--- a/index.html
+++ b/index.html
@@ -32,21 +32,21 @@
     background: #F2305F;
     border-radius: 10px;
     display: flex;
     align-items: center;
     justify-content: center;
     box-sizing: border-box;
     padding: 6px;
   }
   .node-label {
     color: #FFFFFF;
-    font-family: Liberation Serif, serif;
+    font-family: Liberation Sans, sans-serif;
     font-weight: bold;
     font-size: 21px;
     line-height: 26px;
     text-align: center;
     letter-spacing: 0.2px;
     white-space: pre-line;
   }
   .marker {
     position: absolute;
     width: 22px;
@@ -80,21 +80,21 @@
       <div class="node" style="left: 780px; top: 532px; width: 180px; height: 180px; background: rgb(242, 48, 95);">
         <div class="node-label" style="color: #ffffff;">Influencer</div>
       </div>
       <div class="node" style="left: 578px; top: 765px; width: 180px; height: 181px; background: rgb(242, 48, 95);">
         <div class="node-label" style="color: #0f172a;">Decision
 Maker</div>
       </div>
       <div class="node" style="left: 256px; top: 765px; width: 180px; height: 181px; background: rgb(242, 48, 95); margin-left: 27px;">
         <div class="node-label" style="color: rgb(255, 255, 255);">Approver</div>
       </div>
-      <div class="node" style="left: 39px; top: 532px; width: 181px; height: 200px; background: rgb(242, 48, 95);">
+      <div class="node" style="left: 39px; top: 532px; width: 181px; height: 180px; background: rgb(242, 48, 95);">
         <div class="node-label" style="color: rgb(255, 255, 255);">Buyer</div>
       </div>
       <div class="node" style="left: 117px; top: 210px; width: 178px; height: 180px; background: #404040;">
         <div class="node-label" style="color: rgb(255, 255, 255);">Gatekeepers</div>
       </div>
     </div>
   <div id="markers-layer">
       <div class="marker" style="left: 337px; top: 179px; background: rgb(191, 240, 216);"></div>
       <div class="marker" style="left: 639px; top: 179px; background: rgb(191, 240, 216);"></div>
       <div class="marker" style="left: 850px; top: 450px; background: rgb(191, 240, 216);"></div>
■ ■ ■
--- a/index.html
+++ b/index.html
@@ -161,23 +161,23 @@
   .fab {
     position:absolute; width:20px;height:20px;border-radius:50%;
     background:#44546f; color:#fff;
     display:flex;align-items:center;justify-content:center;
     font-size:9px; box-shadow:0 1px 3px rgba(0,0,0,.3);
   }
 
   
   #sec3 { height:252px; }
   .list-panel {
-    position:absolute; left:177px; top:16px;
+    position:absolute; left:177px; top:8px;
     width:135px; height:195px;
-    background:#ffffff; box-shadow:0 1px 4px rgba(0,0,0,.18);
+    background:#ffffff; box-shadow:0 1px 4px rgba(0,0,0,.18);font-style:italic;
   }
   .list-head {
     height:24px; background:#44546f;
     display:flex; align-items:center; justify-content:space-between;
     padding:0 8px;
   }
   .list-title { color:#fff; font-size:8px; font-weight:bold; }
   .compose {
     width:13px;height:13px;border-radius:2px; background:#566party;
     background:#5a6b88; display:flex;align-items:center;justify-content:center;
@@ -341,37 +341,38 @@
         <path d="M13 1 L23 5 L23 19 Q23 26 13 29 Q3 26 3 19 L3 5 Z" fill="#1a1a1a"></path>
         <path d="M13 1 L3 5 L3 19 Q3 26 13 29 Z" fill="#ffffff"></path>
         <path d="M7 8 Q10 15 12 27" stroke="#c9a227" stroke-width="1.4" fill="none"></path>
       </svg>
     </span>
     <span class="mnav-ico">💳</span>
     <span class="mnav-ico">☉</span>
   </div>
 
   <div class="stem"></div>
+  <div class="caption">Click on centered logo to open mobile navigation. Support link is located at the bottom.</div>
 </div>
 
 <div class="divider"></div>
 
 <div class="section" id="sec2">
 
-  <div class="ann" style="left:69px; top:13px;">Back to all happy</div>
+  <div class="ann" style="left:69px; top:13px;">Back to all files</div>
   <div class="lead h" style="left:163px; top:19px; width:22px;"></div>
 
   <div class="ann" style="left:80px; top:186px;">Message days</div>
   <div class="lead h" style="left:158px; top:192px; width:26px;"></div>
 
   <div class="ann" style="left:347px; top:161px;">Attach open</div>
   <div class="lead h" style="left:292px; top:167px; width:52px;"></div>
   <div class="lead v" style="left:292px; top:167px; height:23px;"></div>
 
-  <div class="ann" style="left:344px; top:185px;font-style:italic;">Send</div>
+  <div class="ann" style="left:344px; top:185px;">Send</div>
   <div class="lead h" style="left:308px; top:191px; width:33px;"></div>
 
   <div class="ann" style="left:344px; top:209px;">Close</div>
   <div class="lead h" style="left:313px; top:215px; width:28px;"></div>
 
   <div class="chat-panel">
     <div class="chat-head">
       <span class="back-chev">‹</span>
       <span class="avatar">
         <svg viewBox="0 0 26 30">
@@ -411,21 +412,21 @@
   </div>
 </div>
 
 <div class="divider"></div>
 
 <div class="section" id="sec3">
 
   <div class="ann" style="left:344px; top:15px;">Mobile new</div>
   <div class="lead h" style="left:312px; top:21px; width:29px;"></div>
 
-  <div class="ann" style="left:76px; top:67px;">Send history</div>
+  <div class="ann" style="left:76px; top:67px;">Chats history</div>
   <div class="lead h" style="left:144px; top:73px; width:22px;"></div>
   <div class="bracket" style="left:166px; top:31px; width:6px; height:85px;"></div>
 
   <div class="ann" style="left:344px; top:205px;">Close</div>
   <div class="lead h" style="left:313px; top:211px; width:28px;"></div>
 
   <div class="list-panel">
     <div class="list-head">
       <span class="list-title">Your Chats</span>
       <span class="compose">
■ ■ ■
Would you please copy every line in the data that contains the word "items"?

RESPONSE BOX:
     align-items: center;
     display:flex;align-items:center;justify-content:center;
     display:flex; align-items:center; justify-content:space-between;
     background:#5a6b88; display:flex;align-items:center;justify-content:center;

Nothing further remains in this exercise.